The Deepest Sea Diving Suit Is A 40-Year Old Sci-Fi Human Submarine
Posted by Alex_Pasternack
From: http://www.motherboard.tv/-
In case you’re wondering why BP has turned to robots to stop the Deepwater Horizon oil leak 5,000 feet (1,500 m) underwater: the deepest humans have ever gone walking underwater is only 381 meters.
And that was in 1979.
It may not be terribly surprising in an era when we’re better at flying to space than fixing an oil leak. But the technology that made that dive possible is a forty years old sci-fi-esque suit. The JIM atmospheric diving suit, a system that maintains one atmosphere despite external pressures, was built by DHB Construction, and originally envisioned for use by the British oil industry (which notably did not contribute to the suit’s development).

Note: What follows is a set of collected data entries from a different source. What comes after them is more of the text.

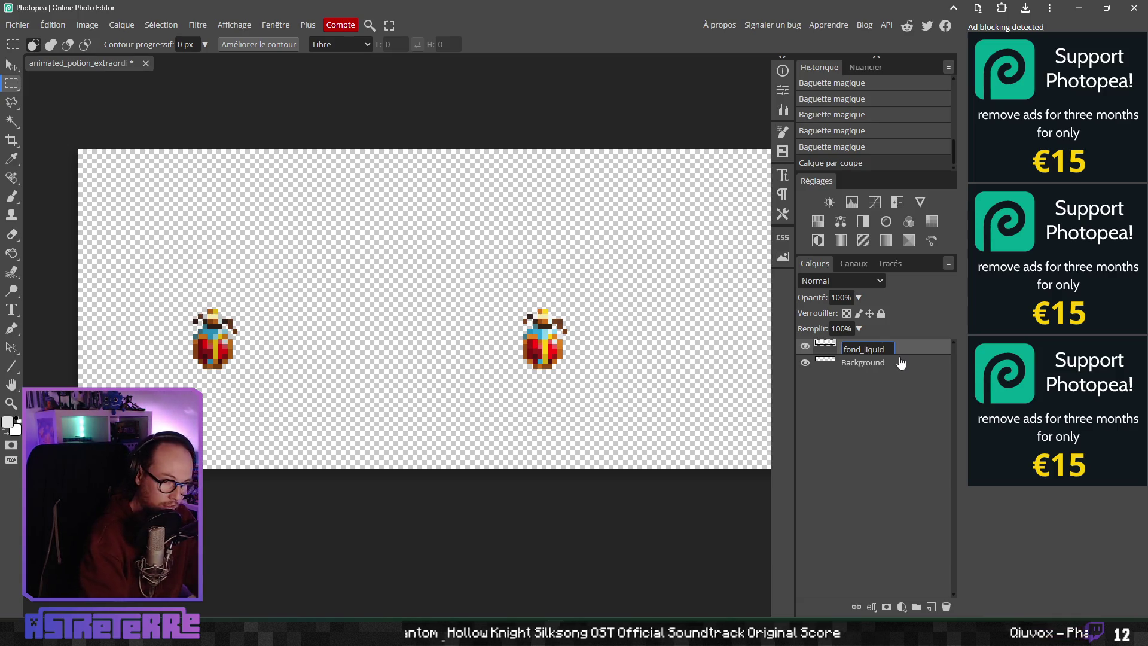
key(Return)
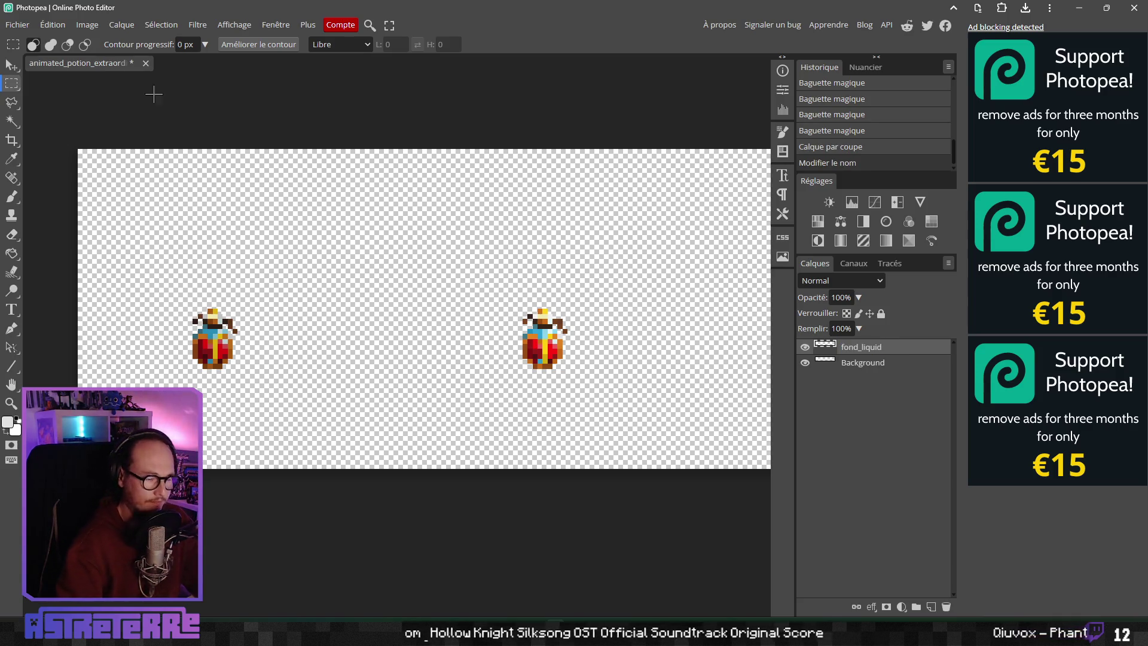
Step: Fully desaturate the fond_liquid layer with Hue/Saturation at saturation −100
click(60, 28)
mouse_move(154, 68)
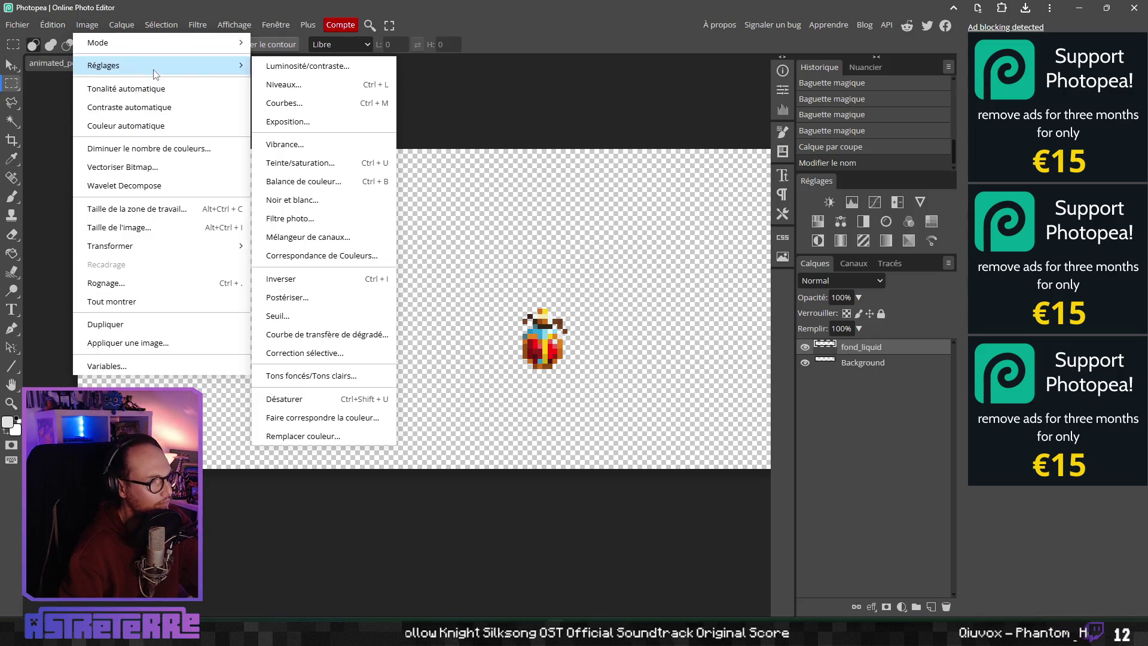
click(305, 163)
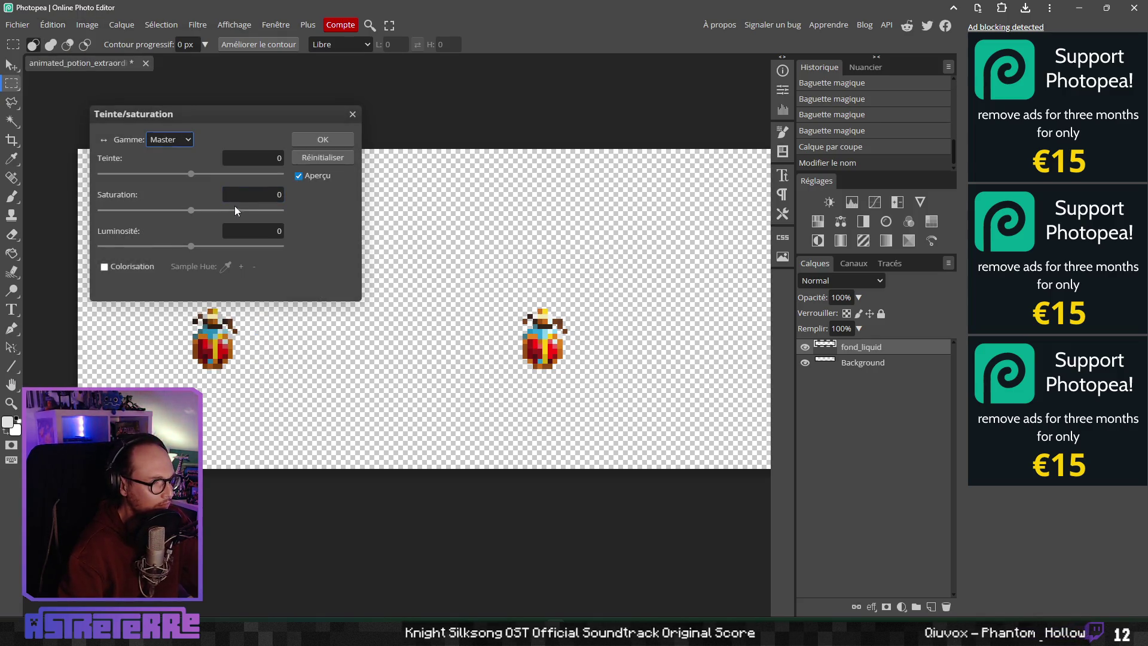
drag(192, 211, 24, 222)
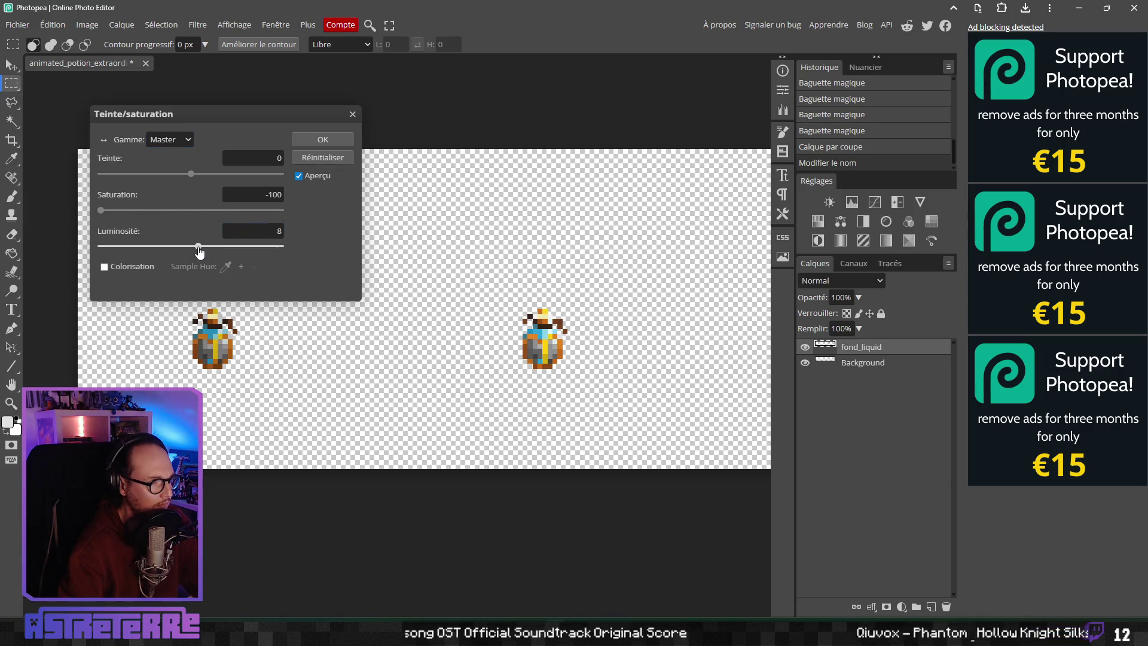
click(323, 139)
Step: Duplicate fond_liquid and name the copy fond_bottle
right_click(858, 355)
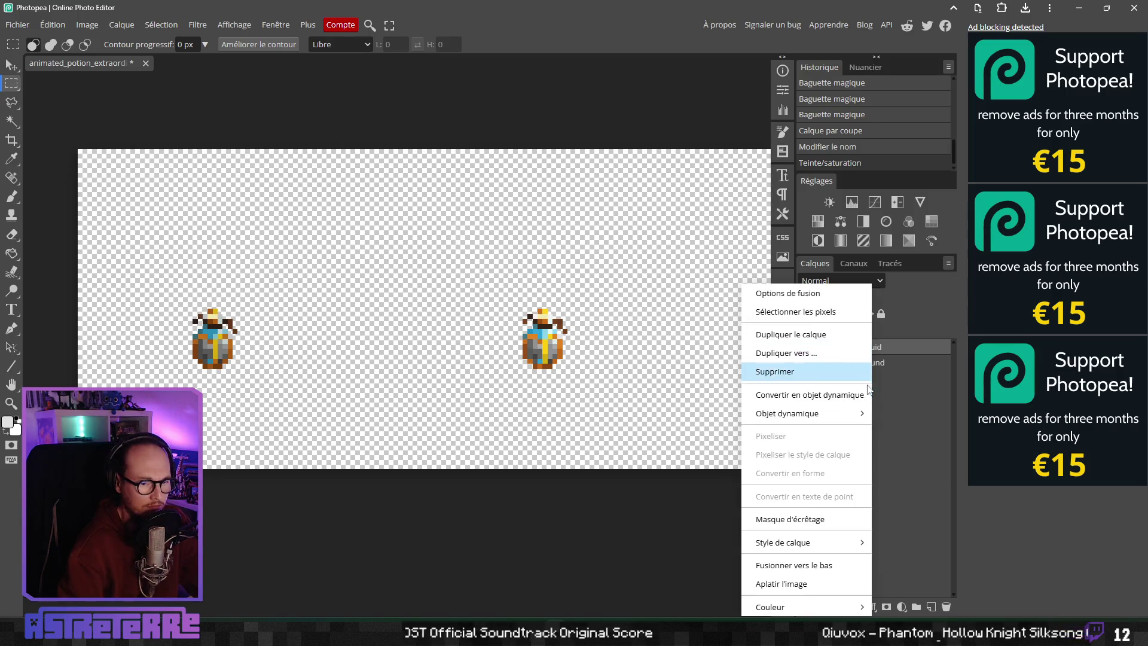
click(840, 336)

It was named after Jim Jarrett, the chief diver of suit designer J. Peress. Motherboard contributor Chris Hatterhill reports at Vice:
Developed in the late 1960s, the JIM Suit took deep-sea diving to a whole new level – both depth-wise and stylistically. Based on earlier old-school diving suits that wouldn’t look out of place in a Captain Nemo lithograph, the JIM updated the all-in-one with a dose of clean 60s sci-fi design. Paving the way for what became known as Atmospheric Diving Suits, the JIM was effectively a one-person submarine. Instead of dealing with complicated gas mixtures, freezing cold water and decompression sickness, you could breath regular air, surface quickly and dress casually inside, with a thick wool jumper being the garment of choice among users.
The original suit, measuring 6’6” and featuring eight movable joints, first saw action in 1974, when it was used to recover lost oil tanker chains in the Canary Islands. Two years later, it was used on an extreme dive in the Arctic, working on an oil well at a depth of 275 meters for six hours.
The Deepest Dive
It was in 1979 that American oceanographer Sylvia Earle (video above — see 3:11) set a world record in the JIM Suit, descending to a depth of 381m before detaching from the ship to walk across the sea floor. For two and a half hours, she strolled along the bottom untethered, browsing a gorgeous array of mysterious undersea life. It was the deepest such walk before or since. The experience inspired Earle to work on mini-submarines with one of JIM’s engineers, Graham Hawkes.
The JIMs were still in use during the 1980s, including in the recovery of a Wellington Bomber from Loch Ness in 1986. But they were soon overtaken by its more advanced successor, the WASP suit.
By 1990, the JIM suit had gone out of commercial operation (DHB had been acquired by undersea engineering firm Oceaneering), and today resides mainly in museums. It was also committed to celluloid twice, once in the James Bond film “For Your Eyes Only”, and again in the 1989 sci-fi/horror film DeepStar Six.